» Problem to work on
Your answer consists of the lines in the data that contain "hora". Copy each of them.

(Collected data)
Start of Block

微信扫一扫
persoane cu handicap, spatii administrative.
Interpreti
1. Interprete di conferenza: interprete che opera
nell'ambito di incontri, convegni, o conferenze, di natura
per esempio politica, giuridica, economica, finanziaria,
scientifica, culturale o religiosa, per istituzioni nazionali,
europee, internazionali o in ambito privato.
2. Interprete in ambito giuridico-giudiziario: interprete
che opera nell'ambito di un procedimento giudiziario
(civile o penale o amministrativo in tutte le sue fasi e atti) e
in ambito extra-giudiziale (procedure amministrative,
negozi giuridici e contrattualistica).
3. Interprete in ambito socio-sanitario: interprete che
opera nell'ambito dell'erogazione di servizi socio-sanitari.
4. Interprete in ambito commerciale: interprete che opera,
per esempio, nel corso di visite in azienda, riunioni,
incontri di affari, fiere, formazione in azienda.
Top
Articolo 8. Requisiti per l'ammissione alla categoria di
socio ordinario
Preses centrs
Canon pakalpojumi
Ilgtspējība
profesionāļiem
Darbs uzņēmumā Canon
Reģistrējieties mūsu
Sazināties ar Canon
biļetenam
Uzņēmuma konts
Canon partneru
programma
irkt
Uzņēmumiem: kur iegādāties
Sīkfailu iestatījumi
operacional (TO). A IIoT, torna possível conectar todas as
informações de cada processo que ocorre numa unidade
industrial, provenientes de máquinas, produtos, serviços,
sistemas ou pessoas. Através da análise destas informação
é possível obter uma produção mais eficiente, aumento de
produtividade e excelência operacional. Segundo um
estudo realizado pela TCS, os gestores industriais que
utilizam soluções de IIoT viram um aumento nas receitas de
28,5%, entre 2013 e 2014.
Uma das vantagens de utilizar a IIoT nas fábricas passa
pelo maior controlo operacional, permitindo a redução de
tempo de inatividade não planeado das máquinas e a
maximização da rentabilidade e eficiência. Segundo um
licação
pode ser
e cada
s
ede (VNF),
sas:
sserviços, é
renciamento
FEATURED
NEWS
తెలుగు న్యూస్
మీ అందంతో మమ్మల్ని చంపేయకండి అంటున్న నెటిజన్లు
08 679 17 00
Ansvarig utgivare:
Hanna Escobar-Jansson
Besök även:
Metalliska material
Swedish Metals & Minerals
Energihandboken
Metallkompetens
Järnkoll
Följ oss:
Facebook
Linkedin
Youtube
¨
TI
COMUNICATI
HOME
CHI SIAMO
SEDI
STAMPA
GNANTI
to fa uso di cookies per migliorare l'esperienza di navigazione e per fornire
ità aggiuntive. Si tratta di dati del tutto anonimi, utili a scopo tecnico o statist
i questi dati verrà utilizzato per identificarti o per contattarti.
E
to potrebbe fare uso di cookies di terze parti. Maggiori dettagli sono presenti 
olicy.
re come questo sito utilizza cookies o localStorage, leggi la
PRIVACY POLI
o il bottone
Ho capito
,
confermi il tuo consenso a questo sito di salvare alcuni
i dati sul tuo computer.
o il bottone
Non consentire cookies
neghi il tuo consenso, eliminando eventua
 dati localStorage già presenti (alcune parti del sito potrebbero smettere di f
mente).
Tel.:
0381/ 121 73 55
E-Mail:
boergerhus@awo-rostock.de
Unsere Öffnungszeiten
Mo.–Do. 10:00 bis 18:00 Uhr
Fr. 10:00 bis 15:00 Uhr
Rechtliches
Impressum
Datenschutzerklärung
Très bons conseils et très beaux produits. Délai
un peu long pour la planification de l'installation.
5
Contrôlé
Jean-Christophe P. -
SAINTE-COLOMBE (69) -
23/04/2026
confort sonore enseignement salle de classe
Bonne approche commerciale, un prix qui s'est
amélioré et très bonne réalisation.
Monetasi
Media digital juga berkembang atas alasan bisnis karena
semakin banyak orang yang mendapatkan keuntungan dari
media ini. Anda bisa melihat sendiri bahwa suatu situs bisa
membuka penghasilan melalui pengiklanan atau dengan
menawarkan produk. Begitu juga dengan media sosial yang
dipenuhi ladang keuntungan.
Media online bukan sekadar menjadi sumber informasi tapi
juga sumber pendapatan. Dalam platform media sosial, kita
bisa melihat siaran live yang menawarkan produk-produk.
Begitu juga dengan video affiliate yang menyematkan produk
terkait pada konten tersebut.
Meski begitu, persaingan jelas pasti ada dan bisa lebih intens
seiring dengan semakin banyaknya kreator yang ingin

End of Block
Start of Block

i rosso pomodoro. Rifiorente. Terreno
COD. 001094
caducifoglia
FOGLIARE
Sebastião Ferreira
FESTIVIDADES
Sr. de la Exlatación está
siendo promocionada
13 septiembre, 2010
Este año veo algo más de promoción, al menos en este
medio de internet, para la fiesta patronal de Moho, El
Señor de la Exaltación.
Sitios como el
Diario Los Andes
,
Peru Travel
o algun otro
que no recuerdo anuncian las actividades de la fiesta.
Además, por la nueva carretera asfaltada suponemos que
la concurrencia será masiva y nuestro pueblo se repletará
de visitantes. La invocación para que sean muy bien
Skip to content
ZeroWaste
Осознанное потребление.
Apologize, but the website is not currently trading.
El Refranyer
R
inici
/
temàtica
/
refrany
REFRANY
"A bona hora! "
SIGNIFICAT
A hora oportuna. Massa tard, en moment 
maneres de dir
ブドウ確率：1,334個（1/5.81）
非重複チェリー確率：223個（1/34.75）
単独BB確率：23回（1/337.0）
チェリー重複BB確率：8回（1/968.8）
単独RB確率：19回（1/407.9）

End of Block

» Worked solution
"A bona hora! "
A hora oportuna. Massa tard, en moment 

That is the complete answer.